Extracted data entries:
######
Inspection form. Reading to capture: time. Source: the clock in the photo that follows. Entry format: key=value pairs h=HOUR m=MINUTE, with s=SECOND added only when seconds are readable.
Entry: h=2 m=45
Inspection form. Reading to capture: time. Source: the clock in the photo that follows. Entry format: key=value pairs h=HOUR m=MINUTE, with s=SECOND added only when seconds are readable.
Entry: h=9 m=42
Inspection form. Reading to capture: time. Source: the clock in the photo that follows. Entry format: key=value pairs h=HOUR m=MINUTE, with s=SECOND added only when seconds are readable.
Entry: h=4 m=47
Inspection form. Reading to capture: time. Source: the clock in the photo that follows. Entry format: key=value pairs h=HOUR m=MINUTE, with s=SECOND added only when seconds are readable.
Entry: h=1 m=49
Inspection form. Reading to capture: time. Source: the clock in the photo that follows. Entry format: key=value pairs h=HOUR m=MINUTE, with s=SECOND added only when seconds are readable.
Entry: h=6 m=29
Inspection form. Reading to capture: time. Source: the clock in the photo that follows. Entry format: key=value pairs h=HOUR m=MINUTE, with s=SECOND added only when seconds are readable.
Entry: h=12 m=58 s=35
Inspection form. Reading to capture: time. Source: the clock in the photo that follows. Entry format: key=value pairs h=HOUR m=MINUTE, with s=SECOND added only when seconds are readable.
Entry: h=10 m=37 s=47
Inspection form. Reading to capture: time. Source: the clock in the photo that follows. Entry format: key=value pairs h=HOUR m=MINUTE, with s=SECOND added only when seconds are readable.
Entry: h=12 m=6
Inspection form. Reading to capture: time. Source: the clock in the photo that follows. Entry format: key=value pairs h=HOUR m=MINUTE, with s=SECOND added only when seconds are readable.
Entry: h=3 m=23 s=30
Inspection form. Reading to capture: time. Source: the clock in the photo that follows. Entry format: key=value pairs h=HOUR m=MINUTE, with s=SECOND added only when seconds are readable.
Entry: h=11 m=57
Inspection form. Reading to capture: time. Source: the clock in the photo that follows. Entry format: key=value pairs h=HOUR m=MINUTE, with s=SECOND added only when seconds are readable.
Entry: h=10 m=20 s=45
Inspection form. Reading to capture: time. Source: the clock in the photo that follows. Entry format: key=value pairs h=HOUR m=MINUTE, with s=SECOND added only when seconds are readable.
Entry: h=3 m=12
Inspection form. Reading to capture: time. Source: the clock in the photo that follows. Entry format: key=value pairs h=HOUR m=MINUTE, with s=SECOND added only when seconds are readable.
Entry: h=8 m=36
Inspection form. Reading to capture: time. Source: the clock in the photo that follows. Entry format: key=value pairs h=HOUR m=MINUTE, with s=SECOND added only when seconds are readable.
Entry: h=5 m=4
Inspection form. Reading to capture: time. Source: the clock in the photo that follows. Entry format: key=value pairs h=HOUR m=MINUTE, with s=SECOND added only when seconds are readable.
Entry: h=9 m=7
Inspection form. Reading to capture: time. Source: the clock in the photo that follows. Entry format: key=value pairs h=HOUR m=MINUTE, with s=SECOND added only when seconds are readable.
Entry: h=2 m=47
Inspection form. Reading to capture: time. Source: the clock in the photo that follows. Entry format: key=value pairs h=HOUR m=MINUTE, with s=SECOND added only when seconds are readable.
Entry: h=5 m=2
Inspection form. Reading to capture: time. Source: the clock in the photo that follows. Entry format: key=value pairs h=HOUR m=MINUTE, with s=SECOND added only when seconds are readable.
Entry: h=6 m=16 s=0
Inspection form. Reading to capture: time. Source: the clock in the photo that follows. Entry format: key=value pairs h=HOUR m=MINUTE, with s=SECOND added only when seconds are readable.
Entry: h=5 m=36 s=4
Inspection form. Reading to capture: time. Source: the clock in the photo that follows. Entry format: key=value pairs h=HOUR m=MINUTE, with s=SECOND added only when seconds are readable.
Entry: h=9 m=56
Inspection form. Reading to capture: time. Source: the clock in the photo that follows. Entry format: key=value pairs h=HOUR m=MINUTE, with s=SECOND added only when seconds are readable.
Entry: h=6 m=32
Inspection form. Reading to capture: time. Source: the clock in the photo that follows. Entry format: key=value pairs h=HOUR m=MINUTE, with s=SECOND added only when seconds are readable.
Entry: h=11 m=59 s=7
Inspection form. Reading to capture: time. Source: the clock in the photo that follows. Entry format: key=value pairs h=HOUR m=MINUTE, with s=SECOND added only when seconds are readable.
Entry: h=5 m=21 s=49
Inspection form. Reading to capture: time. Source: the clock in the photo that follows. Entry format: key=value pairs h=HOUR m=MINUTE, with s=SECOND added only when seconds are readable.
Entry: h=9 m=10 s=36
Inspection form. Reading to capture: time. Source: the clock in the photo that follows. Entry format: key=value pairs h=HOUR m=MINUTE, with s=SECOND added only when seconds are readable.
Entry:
######
» Task instructions
Lay out all of the data above as a JSON list of strings, with each line as its own string and blank lines omitted.

» Result of the task
[
  "Inspection form. Reading to capture: time. Source: the clock in the photo that follows. Entry format: key=value pairs h=HOUR m=MINUTE, with s=SECOND added only when seconds are readable.",
  "Entry: h=2 m=45",
  "Inspection form. Reading to capture: time. Source: the clock in the photo that follows. Entry format: key=value pairs h=HOUR m=MINUTE, with s=SECOND added only when seconds are readable.",
  "Entry: h=9 m=42",
  "Inspection form. Reading to capture: time. Source: the clock in the photo that follows. Entry format: key=value pairs h=HOUR m=MINUTE, with s=SECOND added only when seconds are readable.",
  "Entry: h=4 m=47",
  "Inspection form. Reading to capture: time. Source: the clock in the photo that follows. Entry format: key=value pairs h=HOUR m=MINUTE, with s=SECOND added only when seconds are readable.",
  "Entry: h=1 m=49",
  "Inspection form. Reading to capture: time. Source: the clock in the photo that follows. Entry format: key=value pairs h=HOUR m=MINUTE, with s=SECOND added only when seconds are readable.",
  "Entry: h=6 m=29",
  "Inspection form. Reading to capture: time. Source: the clock in the photo that follows. Entry format: key=value pairs h=HOUR m=MINUTE, with s=SECOND added only when seconds are readable.",
  "Entry: h=12 m=58 s=35",
  "Inspection form. Reading to capture: time. Source: the clock in the photo that follows. Entry format: key=value pairs h=HOUR m=MINUTE, with s=SECOND added only when seconds are readable.",
  "Entry: h=10 m=37 s=47",
  "Inspection form. Reading to capture: time. Source: the clock in the photo that follows. Entry format: key=value pairs h=HOUR m=MINUTE, with s=SECOND added only when seconds are readable.",
  "Entry: h=12 m=6",
  "Inspection form. Reading to capture: time. Source: the clock in the photo that follows. Entry format: key=value pairs h=HOUR m=MINUTE, with s=SECOND added only when seconds are readable.",
  "Entry: h=3 m=23 s=30",
  "Inspection form. Reading to capture: time. Source: the clock in the photo that follows. Entry format: key=value pairs h=HOUR m=MINUTE, with s=SECOND added only when seconds are readable.",
  "Entry: h=11 m=57",
  "Inspection form. Reading to capture: time. Source: the clock in the photo that follows. Entry format: key=value pairs h=HOUR m=MINUTE, with s=SECOND added only when seconds are readable.",
  "Entry: h=10 m=20 s=45",
  "Inspection form. Reading to capture: time. Source: the clock in the photo that follows. Entry format: key=value pairs h=HOUR m=MINUTE, with s=SECOND added only when seconds are readable.",
  "Entry: h=3 m=12",
  "Inspection form. Reading to capture: time. Source: the clock in the photo that follows. Entry format: key=value pairs h=HOUR m=MINUTE, with s=SECOND added only when seconds are readable.",
  "Entry: h=8 m=36",
  "Inspection form. Reading to capture: time. Source: the clock in the photo that follows. Entry format: key=value pairs h=HOUR m=MINUTE, with s=SECOND added only when seconds are readable.",
  "Entry: h=5 m=4",
  "Inspection form. Reading to capture: time. Source: the clock in the photo that follows. Entry format: key=value pairs h=HOUR m=MINUTE, with s=SECOND added only when seconds are readable.",
  "Entry: h=9 m=7",
  "Inspection form. Reading to capture: time. Source: the clock in the photo that follows. Entry format: key=value pairs h=HOUR m=MINUTE, with s=SECOND added only when seconds are readable.",
  "Entry: h=2 m=47",
  "Inspection form. Reading to capture: time. Source: the clock in the photo that follows. Entry format: key=value pairs h=HOUR m=MINUTE, with s=SECOND added only when seconds are readable.",
  "Entry: h=5 m=2",
  "Inspection form. Reading to capture: time. Source: the clock in the photo that follows. Entry format: key=value pairs h=HOUR m=MINUTE, with s=SECOND added only when seconds are readable.",
  "Entry: h=6 m=16 s=0",
  "Inspection form. Reading to capture: time. Source: the clock in the photo that follows. Entry format: key=value pairs h=HOUR m=MINUTE, with s=SECOND added only when seconds are readable.",
  "Entry: h=5 m=36 s=4",
  "Inspection form. Reading to capture: time. Source: the clock in the photo that follows. Entry format: key=value pairs h=HOUR m=MINUTE, with s=SECOND added only when seconds are readable.",
  "Entry: h=9 m=56",
  "Inspection form. Reading to capture: time. Source: the clock in the photo that follows. Entry format: key=value pairs h=HOUR m=MINUTE, with s=SECOND added only when seconds are readable.",
  "Entry: h=6 m=32",
  "Inspection form. Reading to capture: time. Source: the clock in the photo that follows. Entry format: key=value pairs h=HOUR m=MINUTE, with s=SECOND added only when seconds are readable.",
  "Entry: h=11 m=59 s=7",
  "Inspection form. Reading to capture: time. Source: the clock in the photo that follows. Entry format: key=value pairs h=HOUR m=MINUTE, with s=SECOND added only when seconds are readable.",
  "Entry: h=5 m=21 s=49",
  "Inspection form. Reading to capture: time. Source: the clock in the photo that follows. Entry format: key=value pairs h=HOUR m=MINUTE, with s=SECOND added only when seconds are readable.",
  "Entry: h=9 m=10 s=36",
  "Inspection form. Reading to capture: time. Source: the clock in the photo that follows. Entry format: key=value pairs h=HOUR m=MINUTE, with s=SECOND added only when seconds are readable.",
  "Entry:"
]